The Four Seasons concertos are a study in the use of musical texture to evoke imagery. The ubiquitous Spring is easily the most familiar string concerto ever written, but it would be a terrible mistake to fail to listen to the rest of them. It was Summer that began my classical music journey when I was eleven.
In the first movement, Vivaldi’s music describes sweltering heat, the warning cry of the cuckoo bird (which, if you listen for it, sounds exactly like a “cu–ckoo“), the “ardent” twittering of the finch, and foreshadowings of a terrible summer gale. Itzhak Perlman’s remarkably clear technique causes the various vocalizations of the birds to shine.
The second movement, the slow one, is punctuated by more warnings of the impending storm, which finally makes its appearance in the roaring, powerful third movement. I recall the excitement that this movement drew from me upon my first listening. It was at the moment that I first heard this movement, and was compelled by some unknown force to hear it again, twice, at full volume, that I first realized the emotional powers of classical music. Experiencing the third movement at a loud enough volume is strikingly akin to being hit by a freight train, in the best sense possible.

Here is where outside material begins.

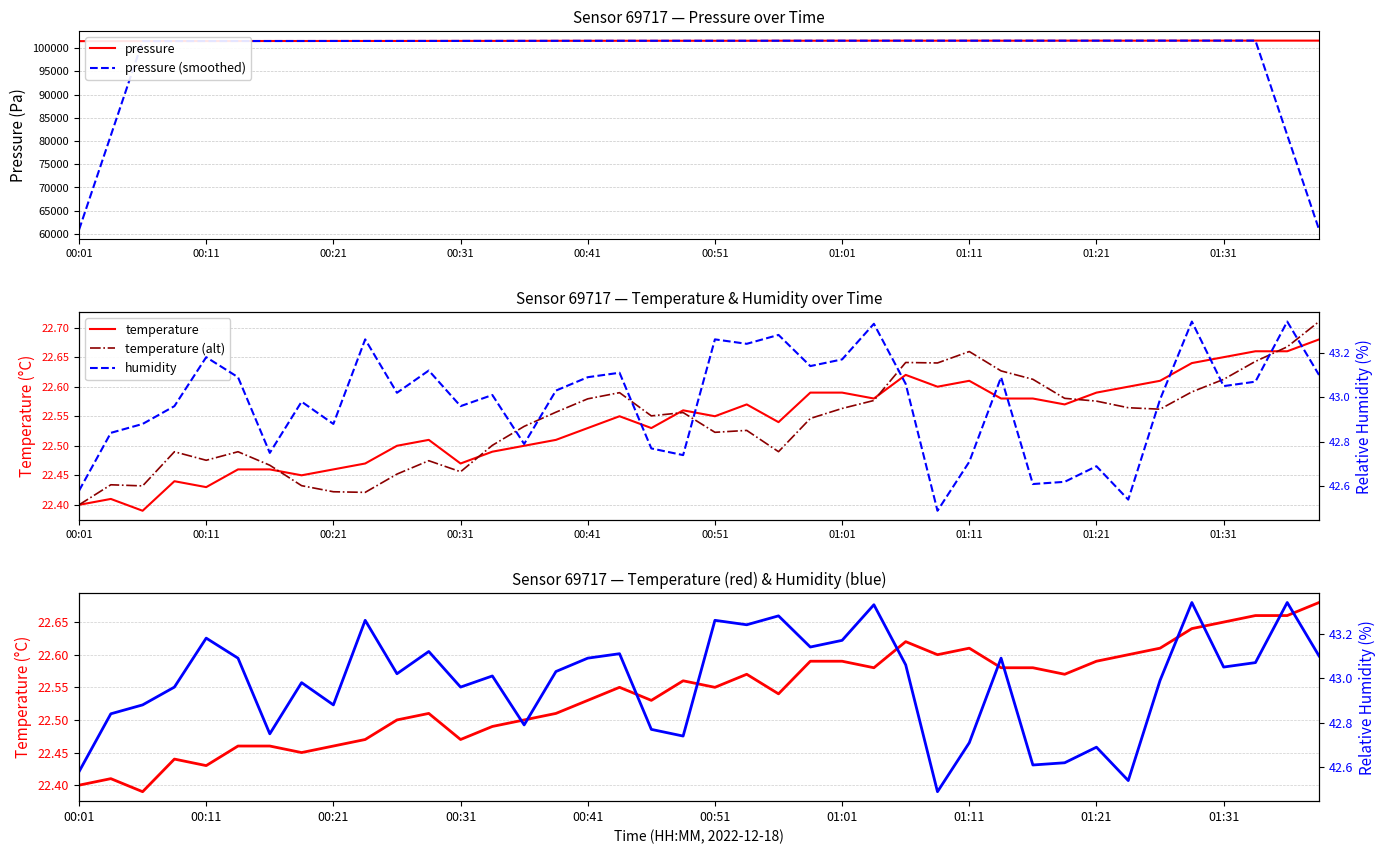

What is the greatest value displayed?

101600.5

To accompany his music, in a way very suggestive of the program music that would follow a century later, Vivaldi wrote an “illustrative sonnet” as a verbal depiction of what each of his pieces represented. Rather than over analyze the incredible musical textures that represent the various elements of Summer, I will allow Vivaldi’s poem to act as the framework, which the music fills and fleshes out into a colorful watercolor.
I. Allegro non molto—
Under the heat of the burning summer sun,
Languish man and flock; the pine is parched.
The cuckoo finds its voice, and suddenly,
The turtledove and goldfinch sing.
A gentle breeze blows,
But suddenly, the north wind appears.
The shepherd weeps because, overhead,
Lies the fierce storm, and his destiny.
II. Adagio; Presto—
His tired limbs are deprived of rest
By his fear of lightning and fierce thunder,
And by furious swarms of flies and hornets.
III. Presto—
Alas, how just are his fears,
Thunder and lightening fill the Heavens, and the hail
Slices the tops of the corn and other grain.
L’Estate (Summer)
Opus 8, No. 2, in G minor



Hey Oliver, this is so cool! Thanks for these posts. I love the poetry Vivaldi wrote to go with Summer. I never knew about that.